La militante et réfugiée syrienne Sarah Mardini, qui a inspiré avec sa soeur nageuse olympique une fiction, et 23 autres bénévoles ont été acquittés jeudi soir des charges de trafic de migrants par la cour criminelle de Mytilène, chef-lieu de l'île grecque de Lesbos.

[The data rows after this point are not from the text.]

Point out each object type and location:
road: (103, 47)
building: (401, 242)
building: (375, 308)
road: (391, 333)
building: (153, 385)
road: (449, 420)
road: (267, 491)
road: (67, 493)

Ce jugement intervient presque un mois après le début de leur procès et marque la fin de l'aventure judiciaire de ces militants inculpés en 2018 à Lesbos, porte d'entrée à l'époque en Europe des dizaines de milliers de personnes fuyant surtout la guerre en Syrie et ayant comme destination l'Europe, une affaire dénoncée par de nombreuses ONG de défense des droits des migrants et réfugiés.

Ils étaient accusés des crimes de "constitution d'une organisation criminelle", "facilitation illégale de l'entrée de ressortissants étrangers de pays tiers en Grèce".

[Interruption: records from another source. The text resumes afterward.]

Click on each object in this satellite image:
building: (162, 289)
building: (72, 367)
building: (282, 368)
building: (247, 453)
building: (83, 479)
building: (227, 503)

"Tous les accusés sont acquittés de leurs charges" car leur objectif n'était pas "de perpétrer des actions criminelles mais de venir à l'aide humanitaire", a indiqué Vassilis Papathanassiou, président de la cour composée de trois juges.

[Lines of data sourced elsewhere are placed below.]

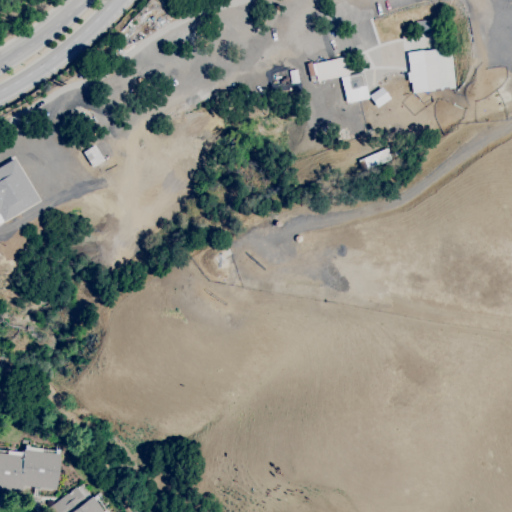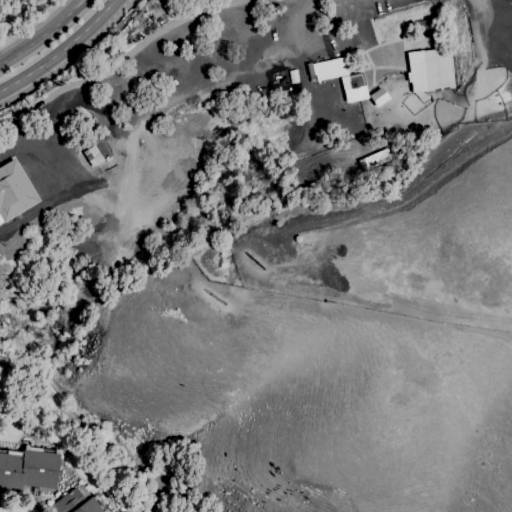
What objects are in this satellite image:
park: (16, 10)
road: (32, 25)
road: (42, 33)
road: (60, 49)
building: (423, 70)
road: (118, 74)
building: (21, 131)
building: (13, 189)
building: (13, 189)
road: (72, 438)
building: (28, 468)
building: (75, 502)
building: (77, 502)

Quelques heures auparavant, le procureur Dimitris Smyrnis avait également proposé leur acquittement soulignant qu'"aucun fondement autonome établissant la responsabilité pénale des prévenus n'a été démontré".

Second procès

Réfugiée en Allemagne depuis 2015 avec sa famille, Sarah Mardini, aujourd'hui âgée de 30 ans, était présente jeudi soir à l'audience, a constaté l'AFP, tout comme l'un de ses co-accusés, le Germano-Irlandais Sean Binder.

Sa jeune soeur Yusra et elle, toutes deux nageuses de haut niveau en Syrie, étaient devenues célèbres après avoir sauvé des réfugiés de la noyade alors qu'elles mêmes tentaient la périlleuse traversée de la Turquie vers la Grèce en 2015.

Elles avaient ensuite rejoint Berlin. Leur histoire avait fait le tour du monde et leur action avait inspiré notamment le film diffusé sur Netflix, "Les nageuses" (2022).

Il s'agit du second procès de ces sauveteurs bénévoles en Grèce. En 2023, ils avaient été relaxés dans une autre procédure de délits relatifs à leur action humanitaire, notamment d'"espionnage".

Sarah Mardini avait été arrêtée en août 2018 alors qu'elle travaillait comme bénévole pour l'ONG ERCI sur Lesbos, qui a vu des centaines de milliers de réfugiés notamment syriens affluer dans des conditions dramatiques en 2015 et 2016.

Elle avait passé trois mois en prison en Grèce.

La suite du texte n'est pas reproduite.